Sinkende Preise vs. steigende Kosten: Das Dilemma
Während die Zinsen steigen, hat sich der Immobilienmarkt gewandelt. Die extremen Preissprünge der Vergangenheit sind einer Seitwärtsbewegung gewichen. In einigen Regionen stehen die Preise sogar leicht unter Druck, insbesondere bei Immobilien mit Sanierungsstau.
Für Eigentümer bedeutet das: Die Immobilie ist eventuell weniger wert, als man zur Hochphase 2022 dachte, während die Kosten für den Kredit steigen.
Drei Strategien für Eigentümer
- Frühzeitiges Forward-Darlehen: Wenn Ihre Zinsbindung in den nächsten 36 bis 60 Monaten ausläuft, können Sie sich die heutigen Konditionen bereits jetzt sichern.

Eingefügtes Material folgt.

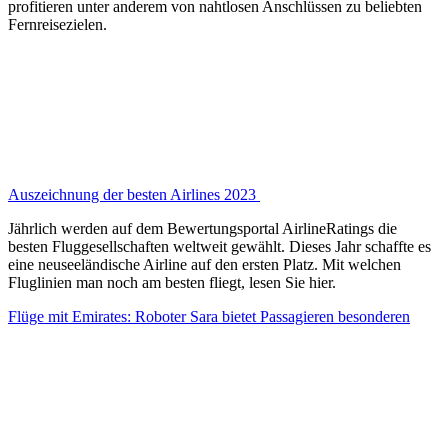
profitieren unter anderem von nahtlosen Anschlüssen zu beliebten
Fernreisezielen.
Auszeichnung der besten Airlines 2023
Jährlich werden auf dem Bewertungsportal AirlineRatings die
besten Fluggesellschaften weltweit gewählt. Dieses Jahr schaffte es
eine neuseeländische Airline auf den ersten Platz. Mit welchen
Fluglinien man noch am besten fliegt, lesen Sie hier.
Flüge mit Emirates: Roboter Sara bietet Passagieren besonderen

- Kassensturz & Tilgungsanpassung: Prüfen Sie, ob Sie die Tilgungsrate senken können, um die monatliche Belastung stabil zu halten – bedenken Sie jedoch die längere Gesamtlaufzeit.
- Der strategische Verkauf: Falls die Anschlussfinanzierung zur untragbaren Last wird, ist ein proaktiver Verkauf oft besser als das Abwarten. Der Markt 2026 ist für gepflegte Immobilien nach wie vor attraktiv.
Fazit: Handeln statt Aussitzen
Der „Zinsschock“ muss kein Beinbruch sein, wenn man ihn kommen sieht. Entscheidend ist, den aktuellen Marktwert Ihrer Immobilie zu kennen, um alle Optionen (Umschuldung oder Verkauf) fundiert abzuwägen.